‘This virus is an assassin’: Son of COVID-19 victim at B.C. care home shocked by disease’s speed

During his final weekly visit to his father at the Haro Park long-term care centre in Vancouver on March 14, Bruce Hampson noticed his 93-year-old father, Arthur, did not look well.

By the early morning hours of March 22, Arthur Hampson was dead. 

He was the first person diagnosed with COVID-19 at Haro Park and the first person at the facility whose death was connected to the disease, his son said.

“I was with him Saturday morning and he looked fatigued. He wasn’t very happy,” Bruce Hampson said.

Arthur was taken to St. Paul’s Hospital on Monday, March 16 with a high fever. The next day the diagnosis was confirmed.

“They told me that he had tested positive for COVID-19 and all they could do was really make him feel comfortable,” Bruce said. “There was no treatment for his age or for his condition.”

Arthur Hampson, front row right, appears in a 2012 family photo. Seated next to him is his wife, Barbara, who predeceased him. In the back row, left to right, are his children: Bruce Hampson, Sharon Henderson and Douglas Hampson. (Bruce Hampson)

He said he’s still baffled by the speed of his father’s death. His dad, he said, was healthy for his age.

“This virus is an assassin. It’s a killer.”

On Wednesday, B.C. provincial health officer Dr. Bonnie Henry said there were now 28 infected residents and 27 staff members with confirmed cases of the virus at Haro Park.

The 154-resident care home in Vancouver’s West End is the scene of one of the worst outbreaks in B.C.

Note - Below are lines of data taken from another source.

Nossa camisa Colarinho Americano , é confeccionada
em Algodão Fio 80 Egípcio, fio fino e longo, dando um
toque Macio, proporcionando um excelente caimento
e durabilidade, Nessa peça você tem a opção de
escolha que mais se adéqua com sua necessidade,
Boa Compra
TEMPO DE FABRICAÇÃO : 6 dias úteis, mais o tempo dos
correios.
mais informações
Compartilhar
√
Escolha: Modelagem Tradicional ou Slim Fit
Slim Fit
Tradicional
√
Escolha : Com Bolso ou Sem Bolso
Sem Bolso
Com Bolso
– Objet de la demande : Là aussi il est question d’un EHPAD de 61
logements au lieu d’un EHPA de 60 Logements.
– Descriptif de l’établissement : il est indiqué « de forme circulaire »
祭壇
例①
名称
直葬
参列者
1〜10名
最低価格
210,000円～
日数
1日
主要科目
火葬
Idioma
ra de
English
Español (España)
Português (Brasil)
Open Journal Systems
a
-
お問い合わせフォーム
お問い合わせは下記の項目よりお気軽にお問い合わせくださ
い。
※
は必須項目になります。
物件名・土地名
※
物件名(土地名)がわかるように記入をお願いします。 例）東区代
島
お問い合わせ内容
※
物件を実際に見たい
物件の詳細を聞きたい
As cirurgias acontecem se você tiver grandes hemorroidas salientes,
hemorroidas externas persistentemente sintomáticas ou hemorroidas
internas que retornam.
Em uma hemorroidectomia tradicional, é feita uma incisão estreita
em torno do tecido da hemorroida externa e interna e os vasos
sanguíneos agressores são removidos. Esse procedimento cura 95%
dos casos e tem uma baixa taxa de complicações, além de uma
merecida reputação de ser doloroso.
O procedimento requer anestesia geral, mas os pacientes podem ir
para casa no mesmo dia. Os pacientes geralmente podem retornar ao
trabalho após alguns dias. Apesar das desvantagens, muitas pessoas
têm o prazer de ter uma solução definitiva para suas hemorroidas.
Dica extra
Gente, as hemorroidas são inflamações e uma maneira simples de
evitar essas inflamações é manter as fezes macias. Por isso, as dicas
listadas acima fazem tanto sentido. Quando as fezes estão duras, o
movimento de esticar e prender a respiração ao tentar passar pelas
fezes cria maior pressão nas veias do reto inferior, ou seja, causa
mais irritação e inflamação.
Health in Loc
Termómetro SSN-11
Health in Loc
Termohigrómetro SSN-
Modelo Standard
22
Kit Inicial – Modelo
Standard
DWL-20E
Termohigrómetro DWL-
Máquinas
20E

Haro Park Centre has become one of the worst-hit long-term care centres infected with COVID-19, with a total of 55 confirmed cases on Wednesday, March 25. (Maggie MacPherson/CBC)

An adventurer

Arthur — who also went by Bill — was an adventurer, his son said.

His family were Lithuanian immigrants to South Africa. Arthur moved to Canada in 1955 after seeing a postcard of Canada with mountains and a red serge-clad Mountie.

He brought his wife and firstborn to Canada and lived in towns like Kitimat and Uranium City, seeking work before settling in Vancouver. There he ran a locksmith and repair shop in Mount Pleasant for many years.

Bruce Hampson said his father, Arthur, was an avid dancer until his mid 80s. (Bruce Hampson)

“He was an avid dancer. He loved jazz. He loved life,” Bruce said, adding his father was a longtime volunteer at St. Paul’s.

“He was always concerned about the community and a very giving and caring individual.”

Now, Bruce is worried about his own health. He is 66 and has chronic obstructive pulmonary disease.

Despite this, Bruce and his wife haven’t been able to get tested for COVID-19, he said. Health officials told them to stay home, self-isolate and monitor their condition.

“Everyday [we’re] waking up anxious and asking each other, how’s your chest? Are you coughing? How do you feel?” he said. “It’s a horrible feeling not knowing.”

On Wednesday, B.C.’s provincial health officer Dr. Bonnie Henry said the criteria for testing depends on where patients are located, what the local health authority knows about clusters of COVID-19 cases and how severe the person’s illness is.

“We are focusing on where it makes the most difference,” Henry said. “We are focusing on health-care workers, we’re focusing on the health system — so people in long-term care or people who are in hospital are or likely to be in hospital.”